Treatment of rejection reaction

In the case of an acute rejection reaction, treatment is extremely difficult, therefore it is preferable to prevent it by testing for cross-reactivity of antigens between the donor and recipient. Acute rejection can be treated with intensive therapy, including the use of high doses of steroids, polyclonal anti-lymphocytic antibodies, as well as by correcting supportive immunosuppression, the use of plasmapheresis, rituximab, bortezomib and high-dose injections of immunoglobulin.

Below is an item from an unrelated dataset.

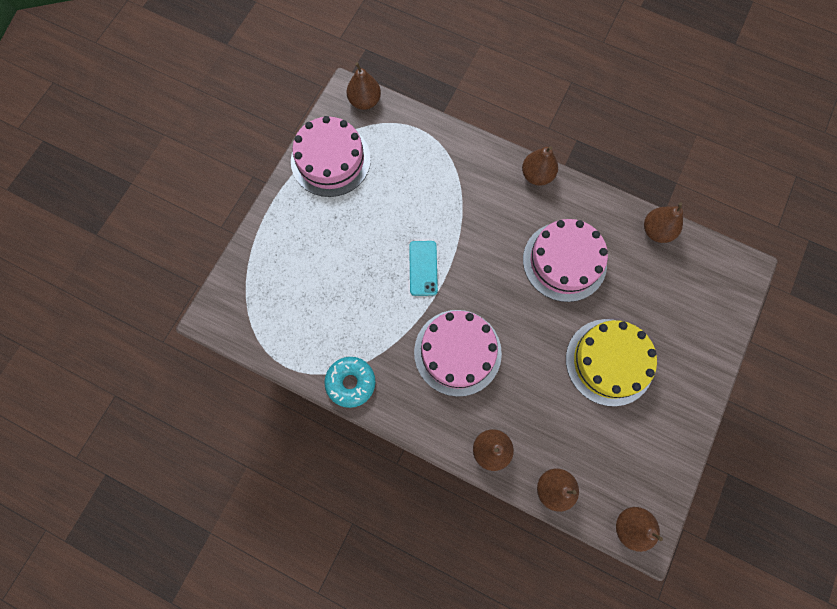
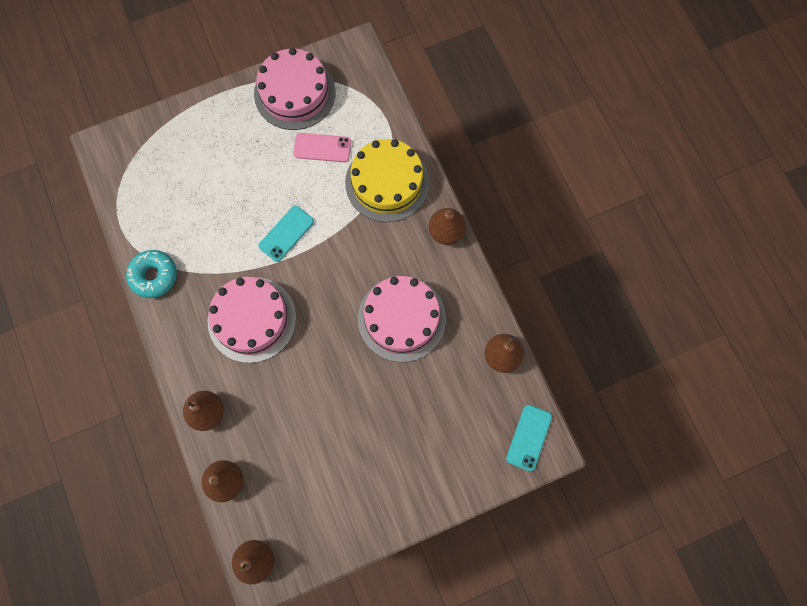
camera: 40 degrees right, 0 degrees up
brown pear [347,62,381,110] -> none
yellow cake [566,319,657,406] -> yellow cake moved to [345,139,429,222]
none -> pink phone [293,133,351,162]
none -> turquoise phone [506,405,552,471]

Treatment of a chronic rejection reaction may include the use of immunosuppressants, treatment of hypertension, hyperlipidemia, hyperglycemia, drug toxicity control, etc.

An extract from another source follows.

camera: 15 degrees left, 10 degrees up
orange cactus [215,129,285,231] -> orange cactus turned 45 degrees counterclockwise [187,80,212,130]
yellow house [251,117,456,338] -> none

Immunosuppressors are divided into two types: induction immunosuppressors, for example, antithymocytic globulin, ATG and basiliximab, as well as supportive immunosuppressants, including steroids and calcineurin inhibitors.

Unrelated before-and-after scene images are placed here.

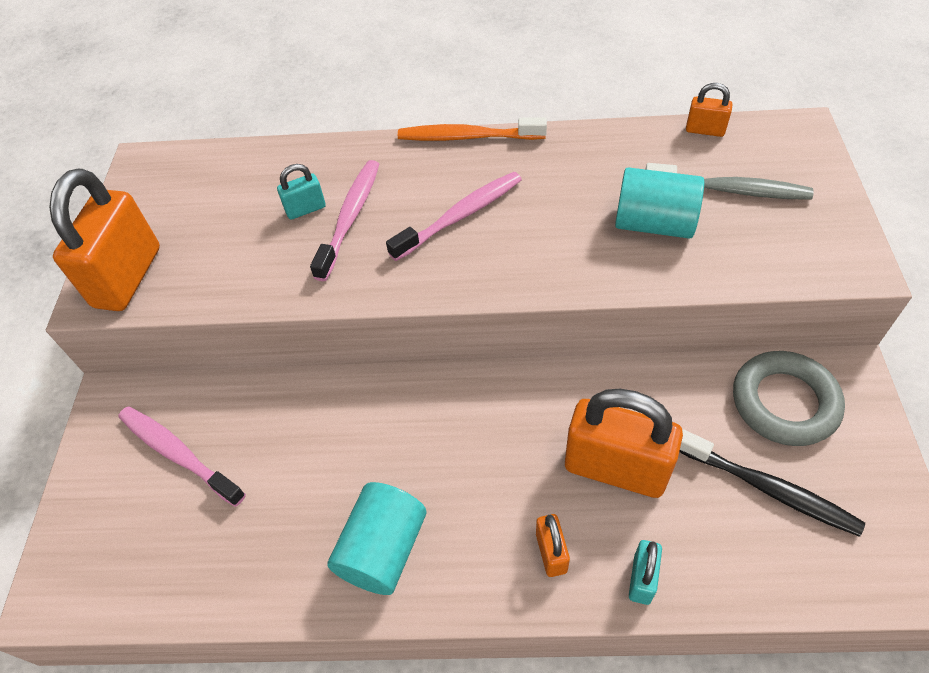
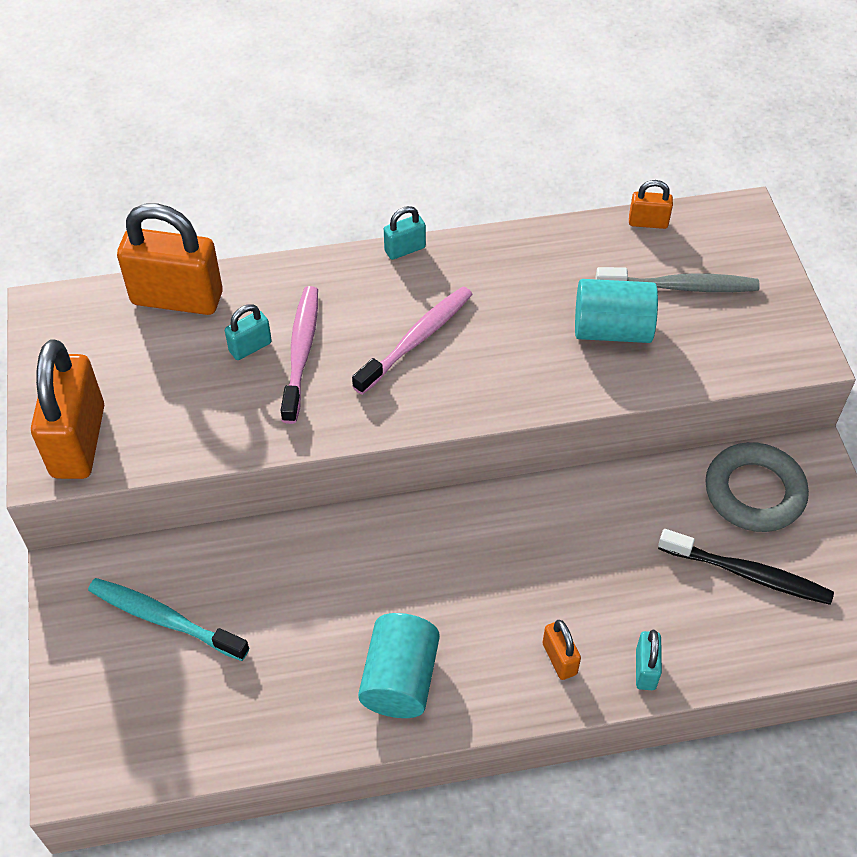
camera: 15 degrees left, 0 degrees up
pink toothbrush [118,406,246,507] -> turquoise toothbrush [88,578,249,661]
orange toothbrush [398,117,547,141] -> turquoise padlock [384,206,426,260]
orange padlock [565,389,683,498] -> orange padlock moved to [117,203,223,315]

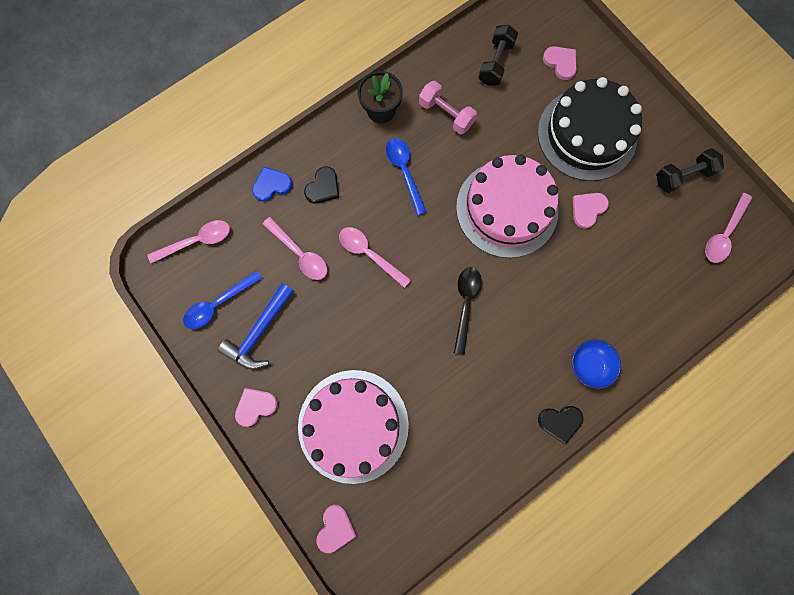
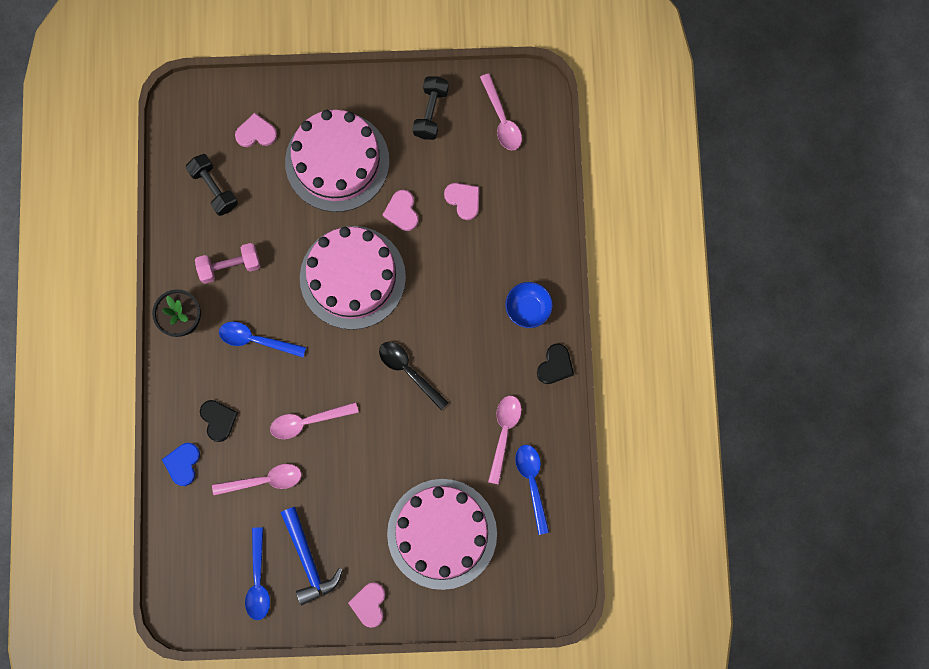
camera: 55 degrees left, 0 degrees up
pink spoon [148,220,230,264] -> pink spoon moved to [488,396,522,485]
pink heart [316,504,357,553] -> pink heart moved to [444,183,479,220]
black cake [538,77,642,181] -> pink cake [285,110,389,212]
none -> blue spoon [515,445,549,535]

< Table: Description of immunosuppressors >
Drug for induced immunosuppression
ATG, antithymocytic globulin
Supportive immunosuppressive drugs
Steroids (prednisone, deflazacort)
Calcineurin inhibitors (tacrolimus, cyclosporine A)
Mycophenolic acid
mTOR inhibitors (sirolimus, everolimus)

The principle of treatment with immunosuppressants is to maintain the optimal dose, which allows the patient to maintain maximum effectiveness while minimizing side effects. It is important to take into account that even with the same dosage of immunosuppressants in different patients, the concentration of these drugs in the blood may vary due to the individual characteristics of their metabolism. Even at the same concentrations in the blood, patients may have different sensitivity to the immunosuppressive effect and possible side effects. Therefore, it is recommended to periodically monitor the concentration of the drug in the blood of each patient and evaluate his sensitivity to immunosuppressants individually. Treatment with immunosuppressors often involves the use of combination therapy using 2-3 different immunosuppressors acting simultaneously through different mechanisms.

After organ transplantation, it is necessary to take immunosuppressants regularly and visit the hospital to measure the level of drugs in the blood and correct the dosage. Immunosuppressants can reduce the body’s immune defenses, so if symptoms of infection appear, it is important to consult a doctor immediately. It is also important to prevent side effects of immunosuppressants, including monitoring of risk factors such as cancer, blood pressure, blood sugar, hyperlipidemia and osteoporosis.

Non-drug treatment of rejection reaction involves changing and controlling lifestyle in order to reduce the risk of complications. This includes controlling high blood pressure, hyperlipidemia, hyperglycemia, and obesity through proper nutrition, physical activity, and leading a proper lifestyle.